SE Pendelegasian Kewenangan Pj Kepala Daerah Dipertanyakan, Begini Penjelasan Mendagri
Terbaru

SE Pendelegasian Kewenangan Pj Kepala Daerah Dipertanyakan, Begini Penjelasan Mendagri

Bertujuan memudahkan proses birokrasi agar tidak terlalu panjang. Prosesnya tetap bermuara ke Kemendagri. Perlu memperketat mekanisme pengawasan dari Kemendagri dan Komisi II agar tidak terjadi politisasi.

Rofiq Hidayat
Bacaan 6 Menit
Ilustrasi
Ilustrasi

Keputusan Kementerian Dalam Negeri (Kemendagri) yang membolehkan Penjabat (Pj), Pejabat Sementara (Pjs), dan Pelaksana Tugas (Plt) memberhentikan atau memutasi pejabat aparatur sipil negara (ASN) tanpa persetujuan Mendagri menjadi pertanyaan banyak kalangan.
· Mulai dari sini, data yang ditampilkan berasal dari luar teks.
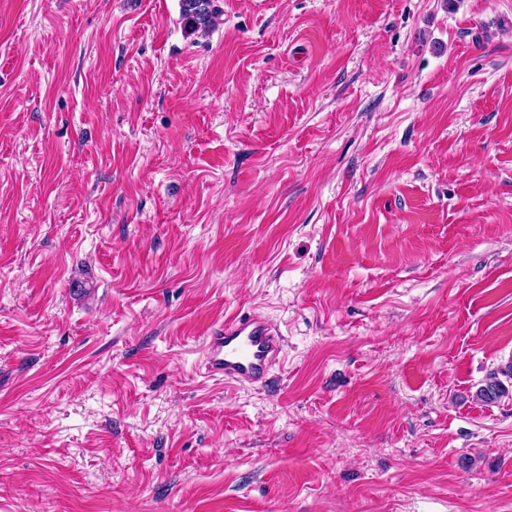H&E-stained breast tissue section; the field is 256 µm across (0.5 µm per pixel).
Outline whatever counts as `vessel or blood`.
<instances>
[{
	"label": "vessel or blood",
	"instance_id": "b4317fda",
	"mask_svg": "<svg viewBox=\"0 0 512 512\" xmlns=\"http://www.w3.org/2000/svg\"><path fill=\"white\" fill-rule=\"evenodd\" d=\"M284 338L266 318L254 313L225 317L202 342L206 375L239 385H264L284 356Z\"/></svg>",
	"mask_w": 512,
	"mask_h": 512
}]
</instances>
Kalangan parlemen mencecar Mendagri dengan sejumlah pertanyaan terkait aturan yang dituangkan dalam Surat Edaran Menteri Dalam Negeri (Mendagri) Nomor 821/5492/SJ dalam Hal Persetujuan Mendagri kepada Pelaksana Tugas/Penjabat/Penjabat Sementara Kepala Daerah dalam Aspek Kepegawaian Perangkat Daerah.

Wakil Ketua Komisi II DPR Saan Mustopa menilai SE Mendagri tersebut menuai pertanyaan banyak kalangan. Sebab, SE yang memberikan kewenangan kepada Pj, Pjs, dan Plt dinilai banyak kalangan bertentangan dengan sejumlah UU. Padahal, fungsi pembinaan, pengawasan, supervisi maupun eksistensi tetap berada di Kemendagri terhadap kepala daerah sebagaimana amanat UU dalam hal membantu presiden.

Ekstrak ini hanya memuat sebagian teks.